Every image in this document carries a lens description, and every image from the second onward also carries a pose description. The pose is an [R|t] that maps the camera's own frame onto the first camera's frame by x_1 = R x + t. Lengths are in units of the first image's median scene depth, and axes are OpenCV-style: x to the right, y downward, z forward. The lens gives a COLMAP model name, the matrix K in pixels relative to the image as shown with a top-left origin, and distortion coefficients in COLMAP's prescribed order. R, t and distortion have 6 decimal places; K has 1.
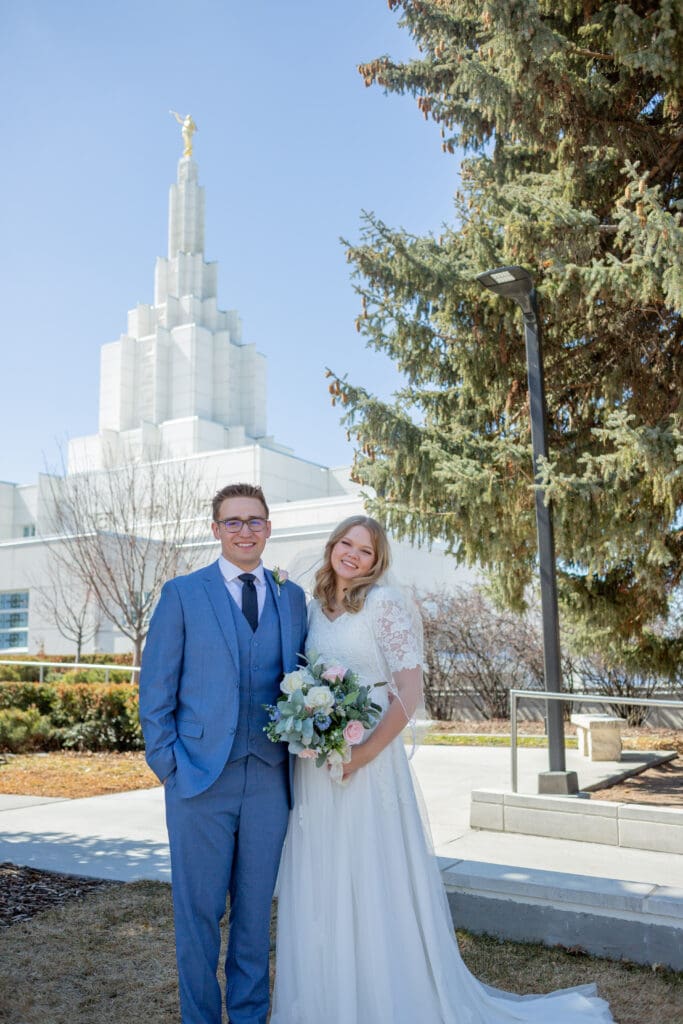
lens RADIAL K [[1112.5, 0, 343.1], [0, 1112.5, 507.0], [0, 0, 1]] dist [-0.079435, 0.010395]
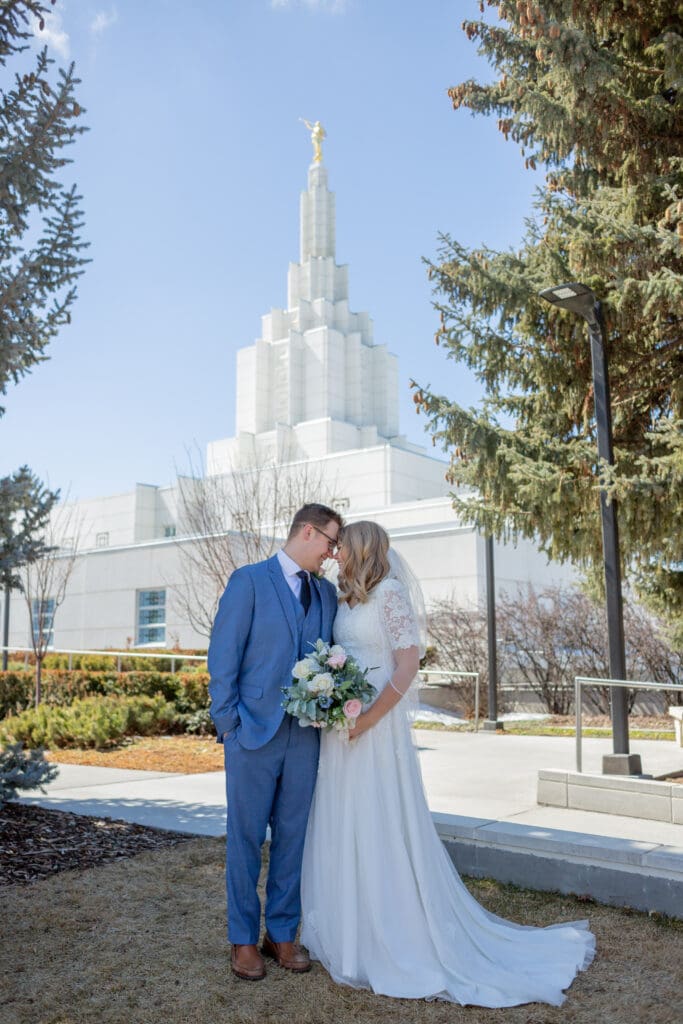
lens RADIAL K [[1151.3, 0, 319.1], [0, 1151.3, 515.8], [0, 0, 1]] dist [-0.140775, 0.047232]
pose [[0.986794, -0.010730, -0.161622, 0.075917], [0.012408, 0.999879, 0.009377, -0.004287], [0.161502, -0.011259, 0.986808, -0.112925]]
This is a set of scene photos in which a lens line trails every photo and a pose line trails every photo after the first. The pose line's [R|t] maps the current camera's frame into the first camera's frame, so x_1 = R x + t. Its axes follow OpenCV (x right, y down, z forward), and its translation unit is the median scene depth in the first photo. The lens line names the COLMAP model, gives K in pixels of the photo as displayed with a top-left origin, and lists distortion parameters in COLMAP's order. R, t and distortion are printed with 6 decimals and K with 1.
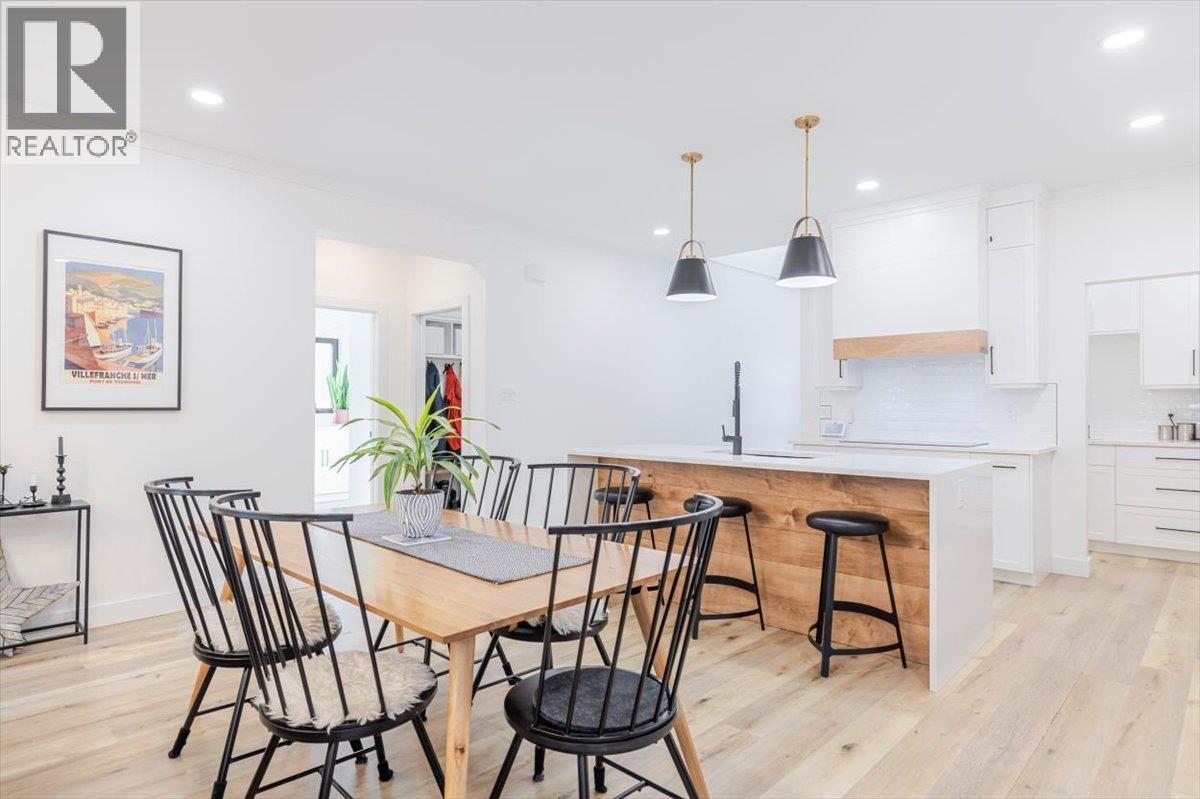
lens RADIAL K [[679.2, 0, 604.1], [0, 679.2, 410.5], [0, 0, 1]] dist [-0.002641, -0.002572]
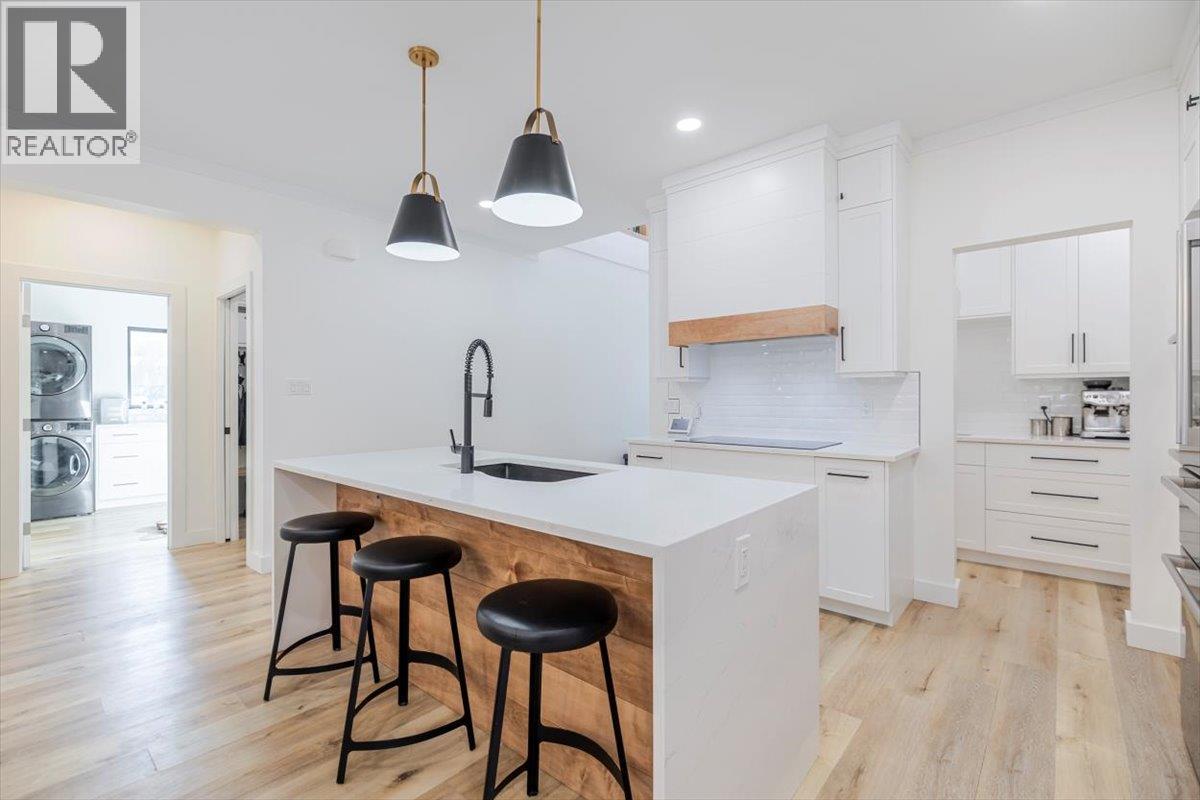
lens RADIAL K [[529.1, 0, 604.8], [0, 529.1, 405.2], [0, 0, 1]] dist [0.000449, -0.000051]
pose [[0.999085, -0.004666, 0.042512, 0.257041], [0.004325, 0.999958, 0.008114, -0.005859], [-0.042548, -0.007923, 0.999063, 0.372348]]
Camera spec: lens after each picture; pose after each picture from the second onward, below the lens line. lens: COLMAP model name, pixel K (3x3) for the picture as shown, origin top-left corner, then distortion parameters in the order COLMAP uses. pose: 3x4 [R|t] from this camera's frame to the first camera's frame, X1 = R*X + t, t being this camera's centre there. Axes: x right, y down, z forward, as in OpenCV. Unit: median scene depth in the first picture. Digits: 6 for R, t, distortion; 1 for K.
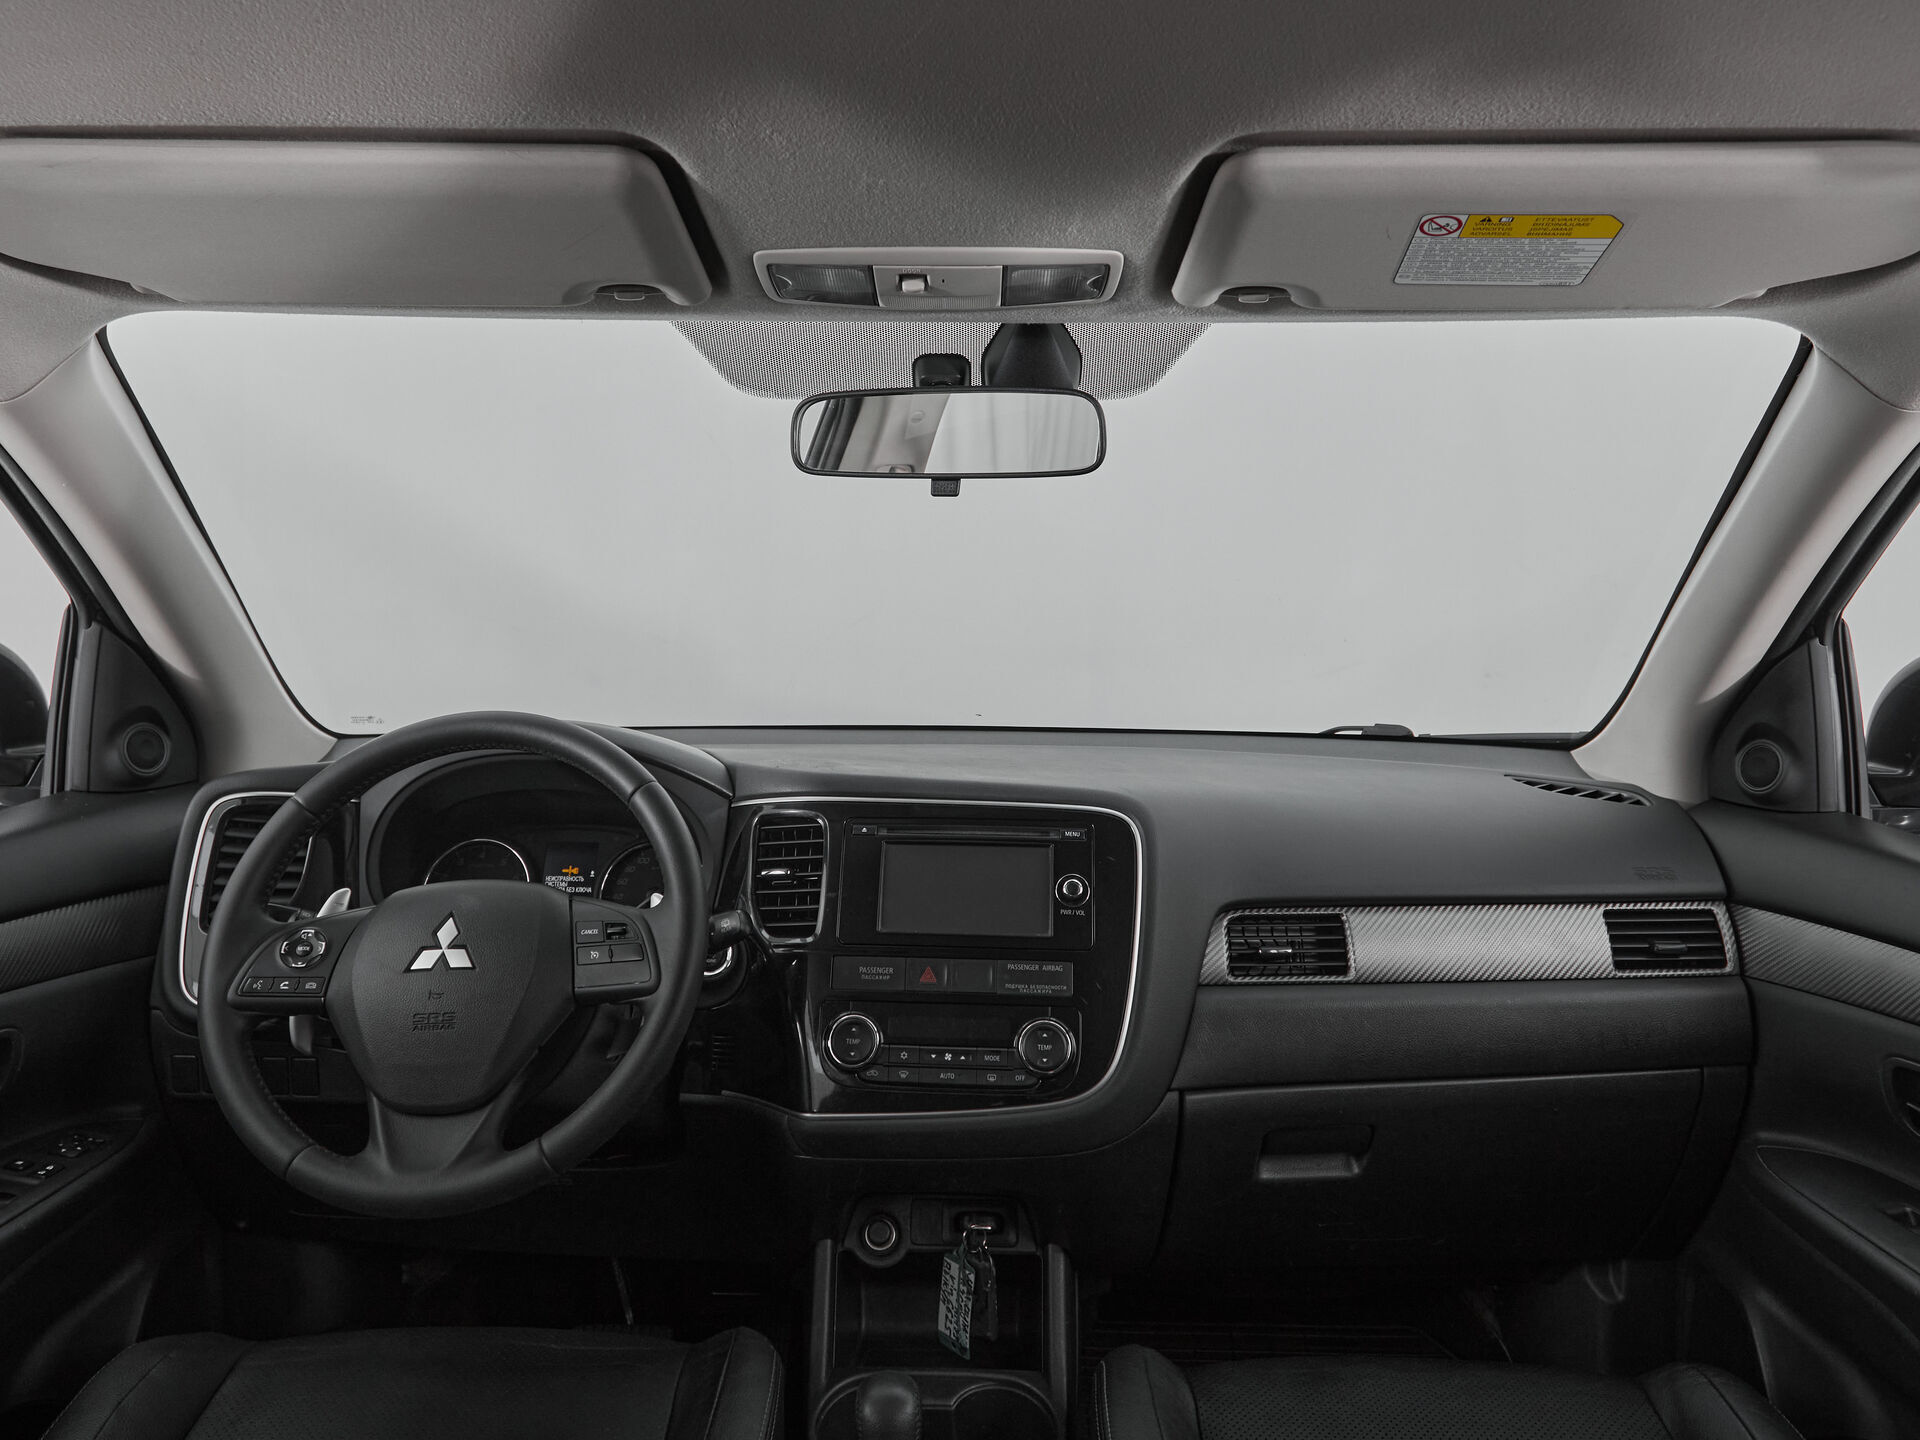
lens RADIAL K [[1189.5, 0, 906.7], [0, 1189.5, 705.4], [0, 0, 1]] dist [-0.001804, -0.001162]
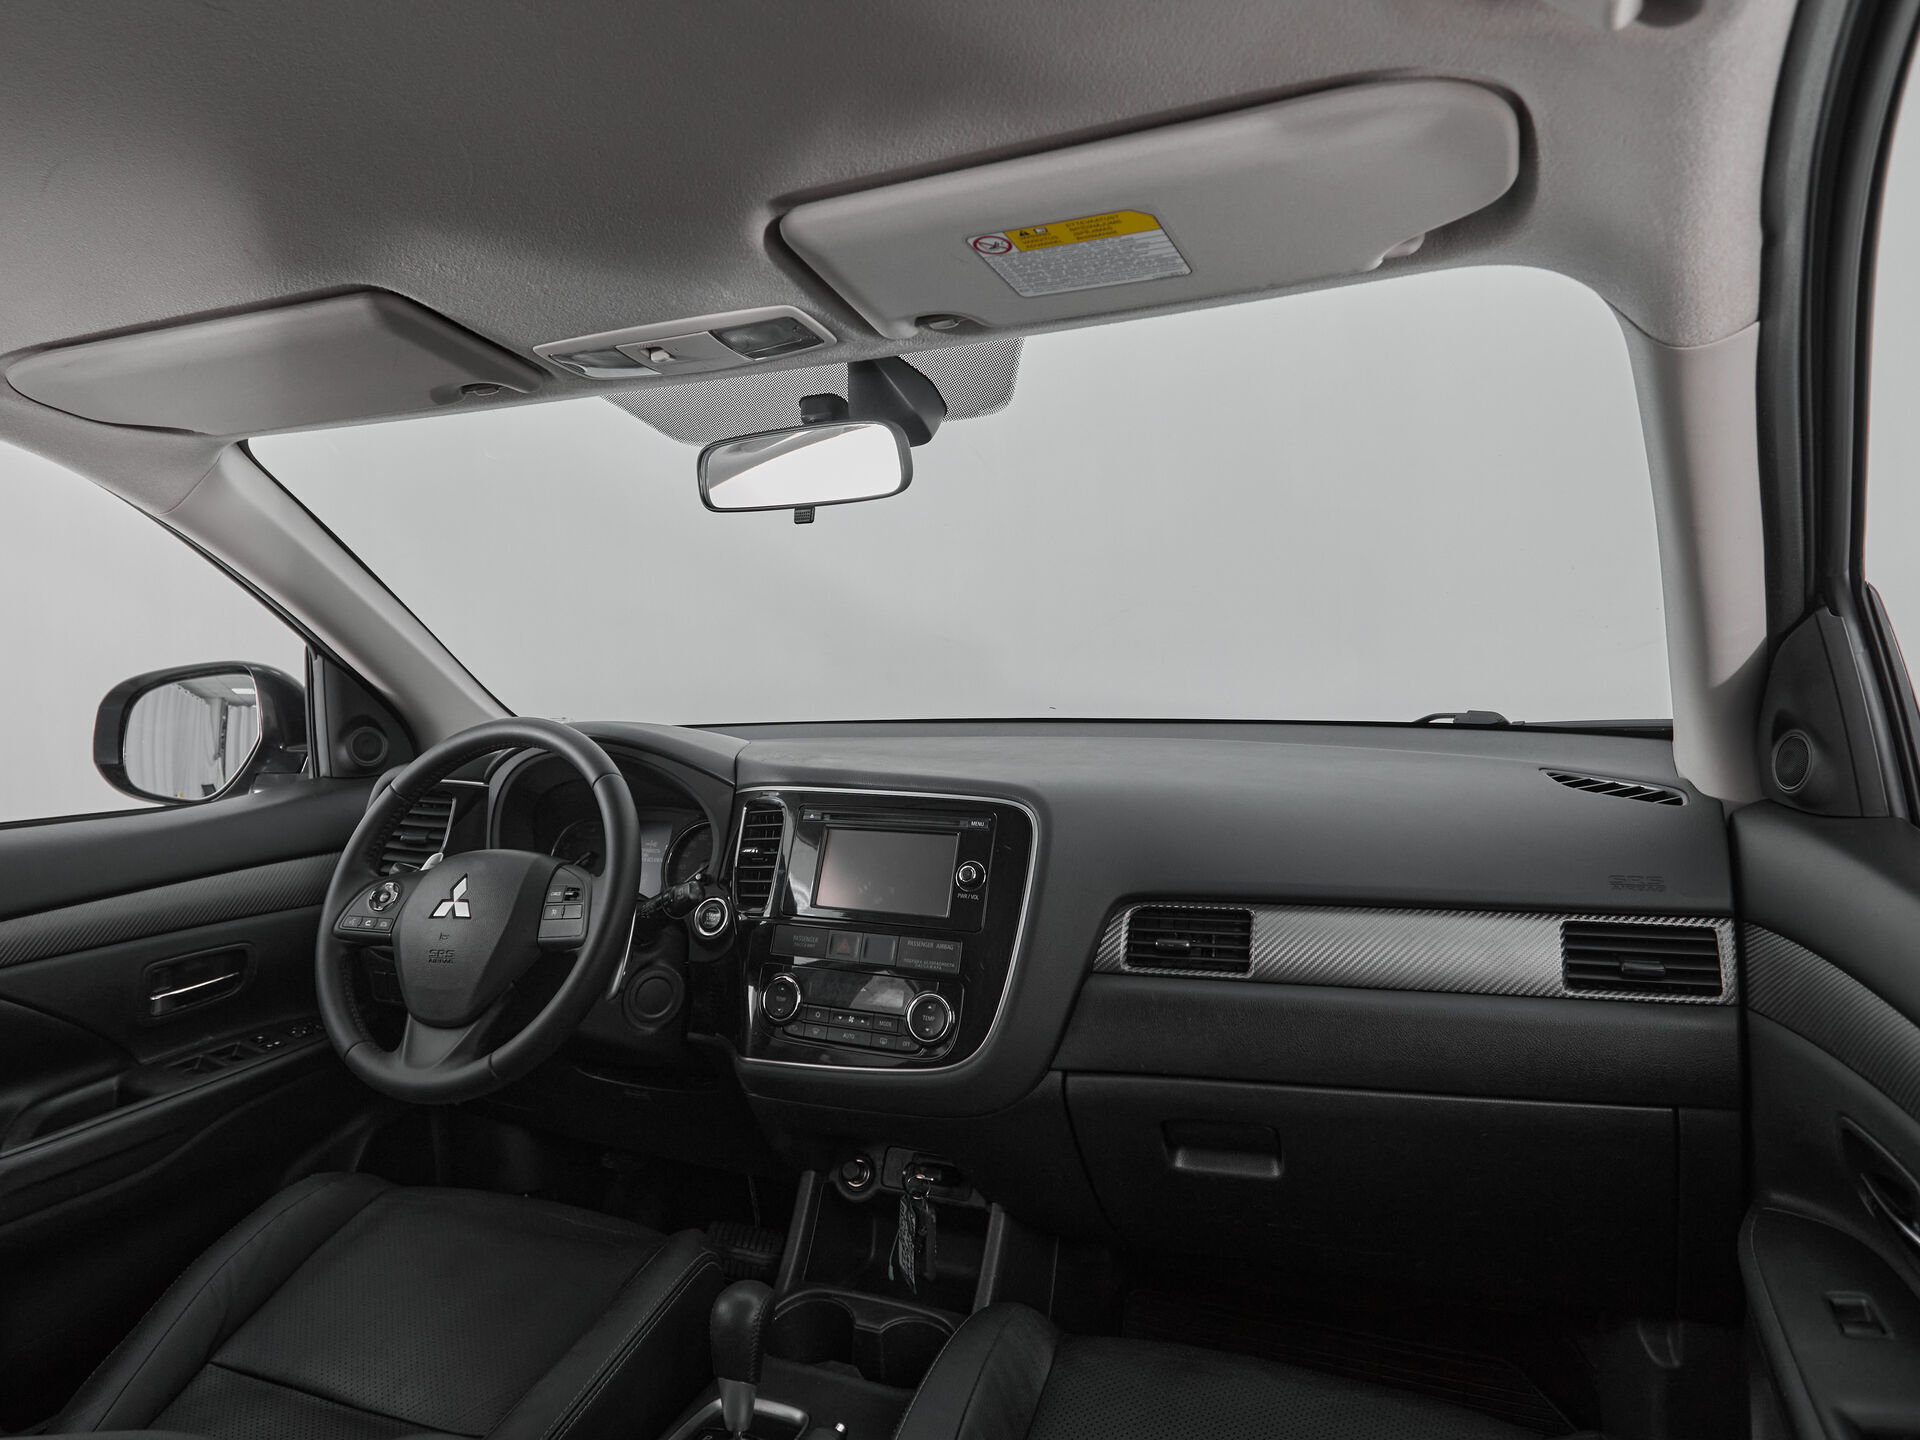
lens RADIAL K [[1122.4, 0, 897.5], [0, 1122.4, 712.3], [0, 0, 1]] dist [-0.001107, 0.000024]
pose [[0.930028, -0.014564, -0.367199, 0.455337], [0.021786, 0.999642, 0.015532, -0.009839], [0.366841, -0.022445, 0.930013, 0.034897]]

Work required: Repeat the material above word for word, please, apart from its images.

Exercise answer:
Every image in this document carries a lens description, and every image from the second onward also carries a pose description. The pose is an [R|t] that maps the camera's own frame onto the first camera's frame by x_1 = R x + t. Lengths are in units of the first image's median scene depth, and axes are OpenCV-style: x to the right, y downward, z forward. The lens gives a COLMAP model name, the matrix K in pixels relative to the image as shown with a top-left origin, and distortion coefficients in COLMAP's prescribed order. R, t and distortion have 6 decimal places; K has 1.
lens RADIAL K [[1112.5, 0, 343.1], [0, 1112.5, 507.0], [0, 0, 1]] dist [-0.079435, 0.010395]
lens RADIAL K [[1151.3, 0, 319.1], [0, 1151.3, 515.8], [0, 0, 1]] dist [-0.140775, 0.047232]
pose [[0.986794, -0.010730, -0.161622, 0.075917], [0.012408, 0.999879, 0.009377, -0.004287], [0.161502, -0.011259, 0.986808, -0.112925]]
This is a set of scene photos in which a lens line trails every photo and a pose line trails every photo after the first. The pose line's [R|t] maps the current camera's frame into the first camera's frame, so x_1 = R x + t. Its axes follow OpenCV (x right, y down, z forward), and its translation unit is the median scene depth in the first photo. The lens line names the COLMAP model, gives K in pixels of the photo as displayed with a top-left origin, and lists distortion parameters in COLMAP's order. R, t and distortion are printed with 6 decimals and K with 1.
lens RADIAL K [[679.2, 0, 604.1], [0, 679.2, 410.5], [0, 0, 1]] dist [-0.002641, -0.002572]
lens RADIAL K [[529.1, 0, 604.8], [0, 529.1, 405.2], [0, 0, 1]] dist [0.000449, -0.000051]
pose [[0.999085, -0.004666, 0.042512, 0.257041], [0.004325, 0.999958, 0.008114, -0.005859], [-0.042548, -0.007923, 0.999063, 0.372348]]
Camera spec: lens after each picture; pose after each picture from the second onward, below the lens line. lens: COLMAP model name, pixel K (3x3) for the picture as shown, origin top-left corner, then distortion parameters in the order COLMAP uses. pose: 3x4 [R|t] from this camera's frame to the first camera's frame, X1 = R*X + t, t being this camera's centre there. Axes: x right, y down, z forward, as in OpenCV. Unit: median scene depth in the first picture. Digits: 6 for R, t, distortion; 1 for K.
lens RADIAL K [[1189.5, 0, 906.7], [0, 1189.5, 705.4], [0, 0, 1]] dist [-0.001804, -0.001162]
lens RADIAL K [[1122.4, 0, 897.5], [0, 1122.4, 712.3], [0, 0, 1]] dist [-0.001107, 0.000024]
pose [[0.930028, -0.014564, -0.367199, 0.455337], [0.021786, 0.999642, 0.015532, -0.009839], [0.366841, -0.022445, 0.930013, 0.034897]]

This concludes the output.